Search the records for "elbow". Copy every line where it appears.

******

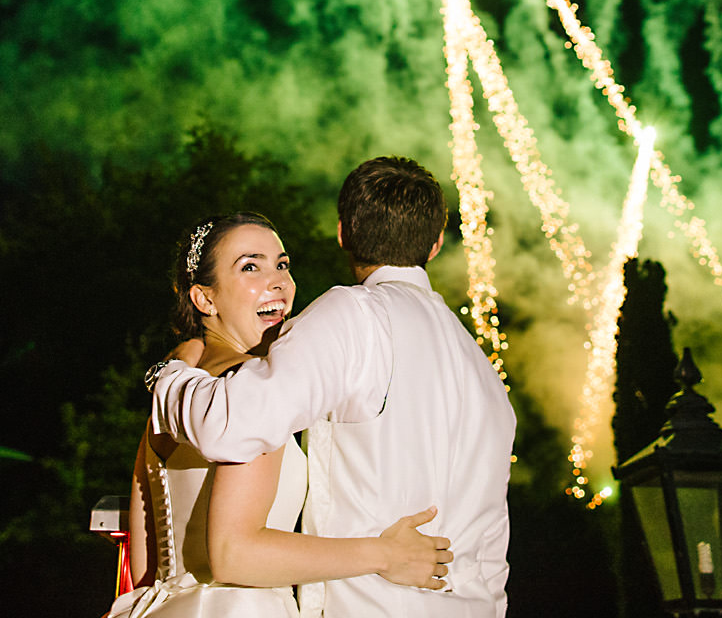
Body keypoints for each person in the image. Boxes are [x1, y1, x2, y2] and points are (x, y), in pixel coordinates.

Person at [150, 159, 517, 616]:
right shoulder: (485, 373)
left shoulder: (354, 316)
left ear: (343, 232)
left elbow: (232, 425)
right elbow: (492, 548)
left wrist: (170, 375)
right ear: (437, 242)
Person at [109, 211, 452, 617]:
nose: (279, 282)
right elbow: (237, 554)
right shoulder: (249, 391)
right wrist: (385, 555)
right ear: (205, 298)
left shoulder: (172, 396)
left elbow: (146, 570)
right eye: (250, 267)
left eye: (282, 265)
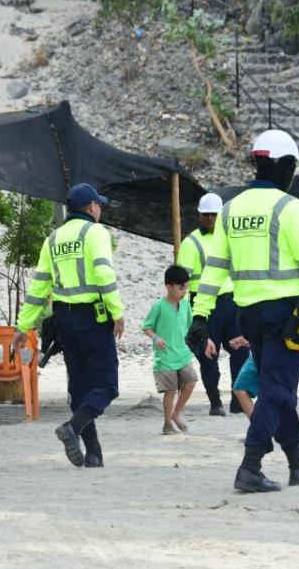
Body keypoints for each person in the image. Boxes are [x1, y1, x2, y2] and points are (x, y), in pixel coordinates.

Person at [187, 130, 299, 494]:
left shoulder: (231, 210)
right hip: (286, 316)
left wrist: (200, 316)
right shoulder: (290, 208)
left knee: (276, 386)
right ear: (285, 166)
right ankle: (250, 466)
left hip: (250, 316)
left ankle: (298, 464)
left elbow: (214, 270)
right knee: (277, 391)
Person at [15, 183, 124, 469]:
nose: (100, 209)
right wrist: (117, 312)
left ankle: (94, 453)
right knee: (107, 386)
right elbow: (103, 272)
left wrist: (23, 325)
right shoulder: (96, 232)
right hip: (92, 318)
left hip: (63, 321)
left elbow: (39, 285)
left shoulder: (53, 239)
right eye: (99, 204)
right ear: (91, 207)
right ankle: (72, 428)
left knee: (80, 388)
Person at [178, 193, 249, 415]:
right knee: (208, 355)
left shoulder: (232, 239)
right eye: (206, 215)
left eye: (214, 215)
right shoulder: (191, 243)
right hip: (205, 305)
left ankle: (239, 399)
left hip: (232, 302)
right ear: (199, 216)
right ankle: (215, 403)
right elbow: (182, 280)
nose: (210, 219)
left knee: (240, 350)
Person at [142, 265, 198, 435]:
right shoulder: (158, 306)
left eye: (187, 288)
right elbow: (147, 327)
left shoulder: (186, 305)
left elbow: (191, 326)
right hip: (164, 357)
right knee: (170, 390)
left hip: (183, 354)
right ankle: (167, 424)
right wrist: (156, 338)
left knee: (191, 382)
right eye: (181, 288)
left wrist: (203, 340)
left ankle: (176, 413)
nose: (185, 291)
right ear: (168, 286)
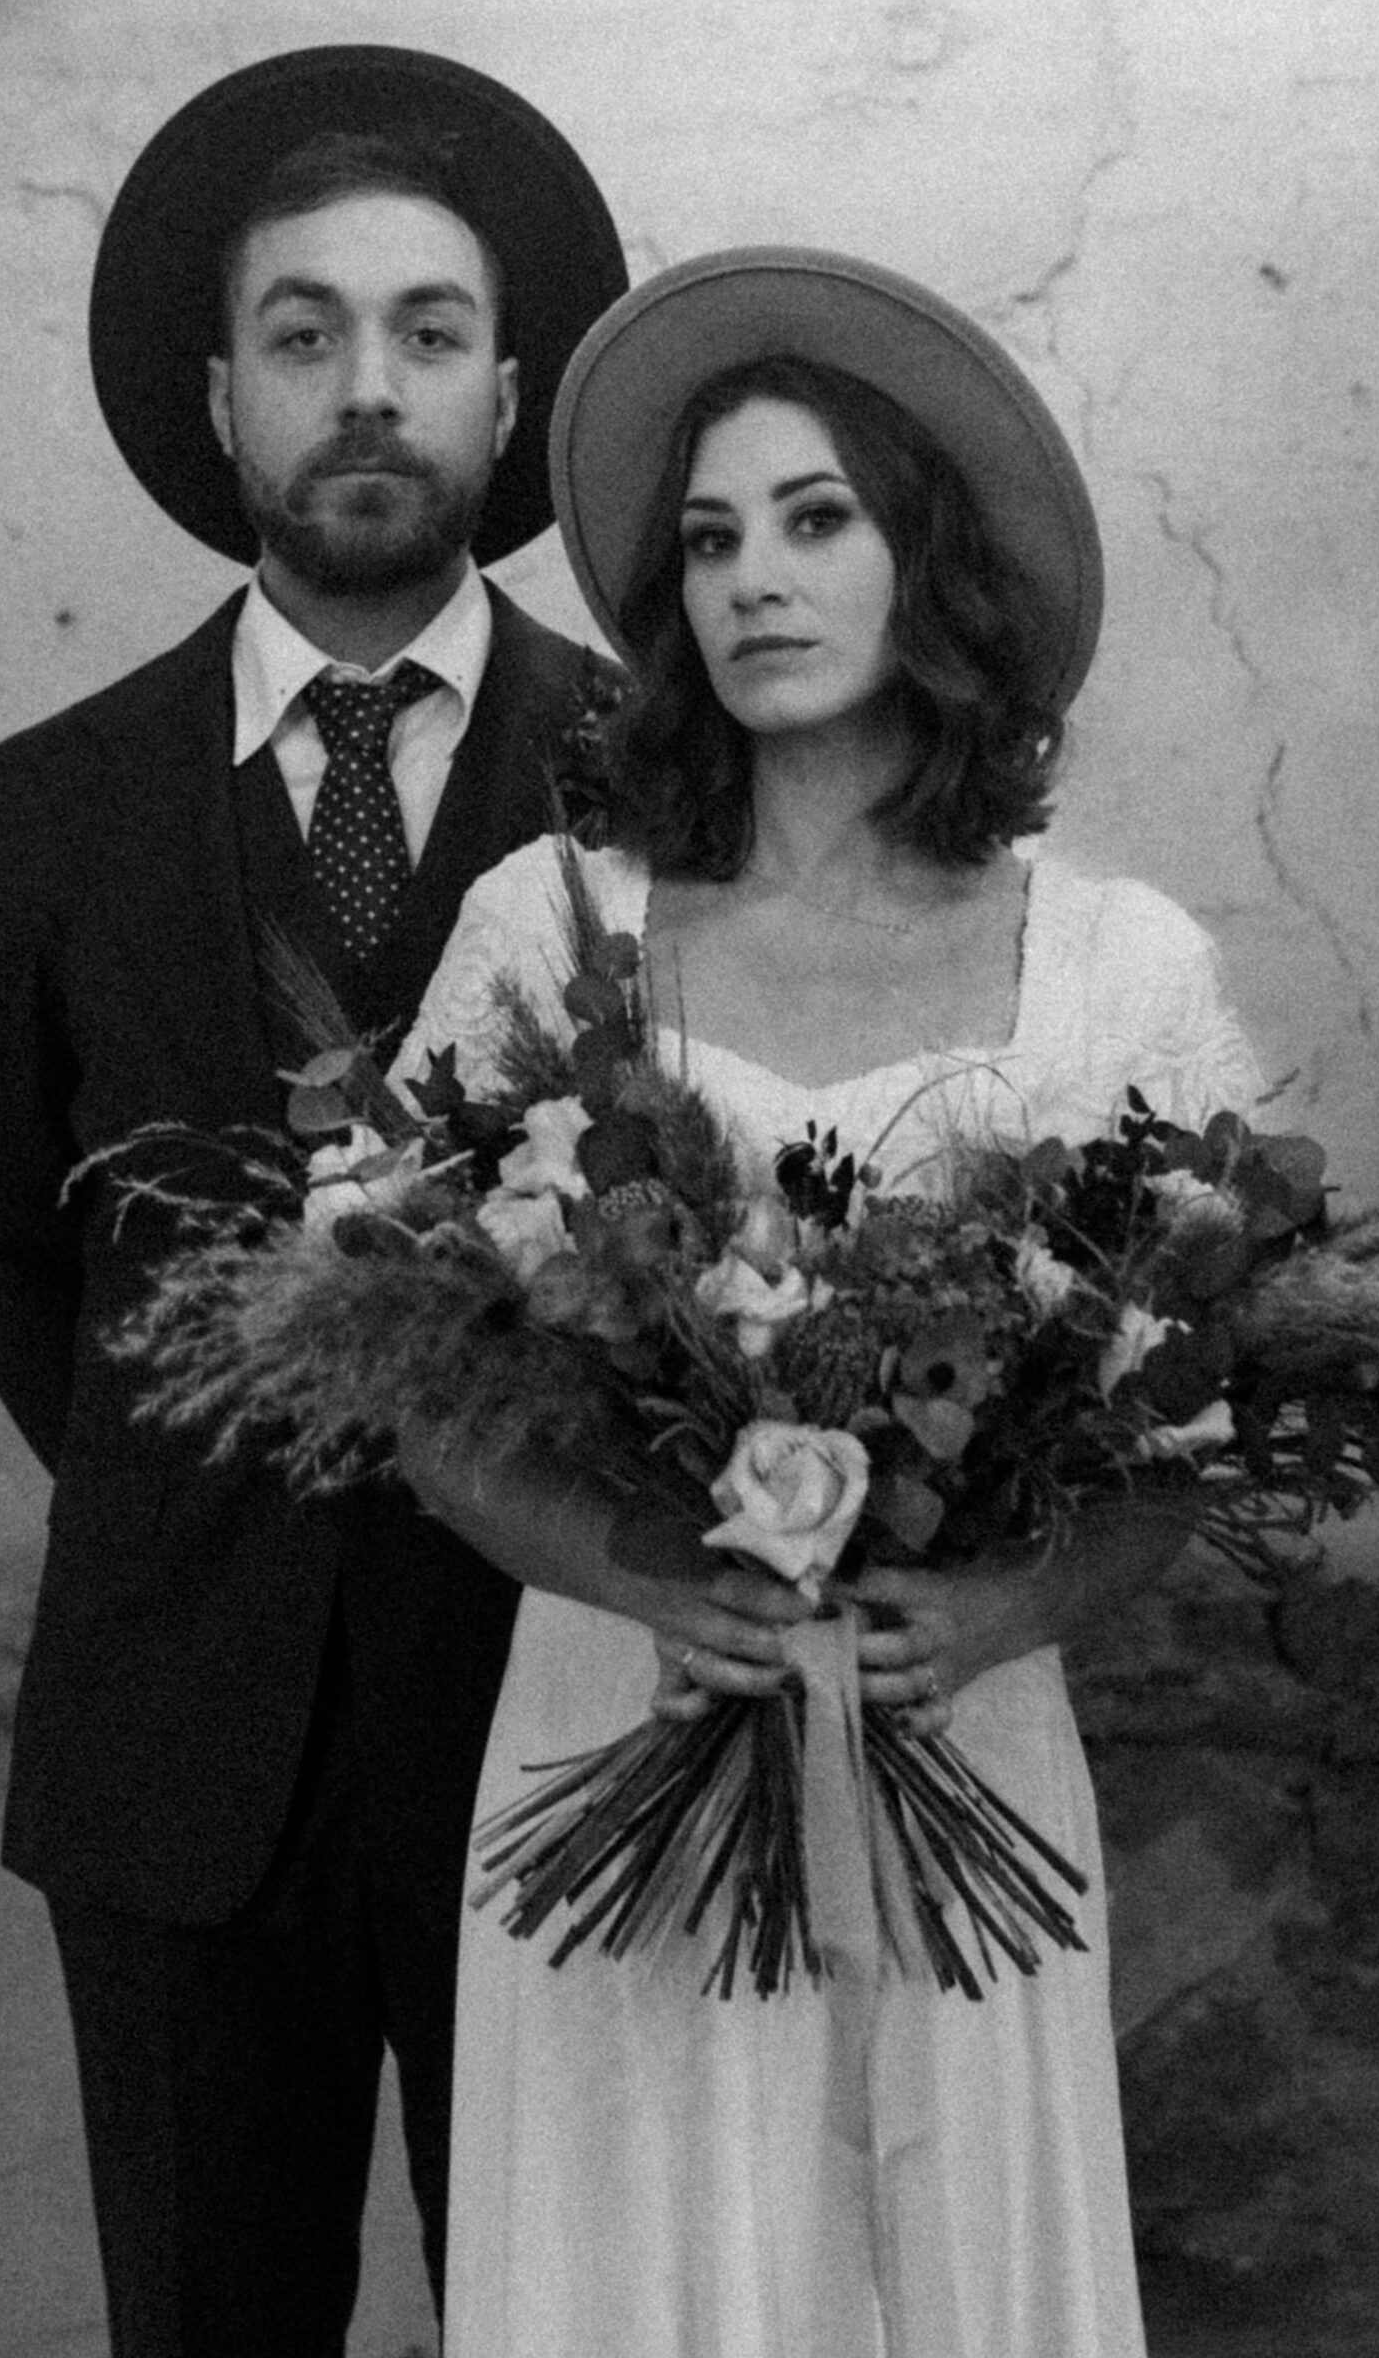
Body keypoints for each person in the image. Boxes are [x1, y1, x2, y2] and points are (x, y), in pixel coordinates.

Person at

******

TASK ANSWER:
left elbow: (232, 425)
right elbow: (492, 548)
right elbow: (237, 554)
left elbow: (146, 570)
left elbow: (214, 270)
right elbow: (103, 272)
left elbow: (39, 285)
right elbow: (182, 280)
right elbow: (147, 327)
left elbow: (191, 326)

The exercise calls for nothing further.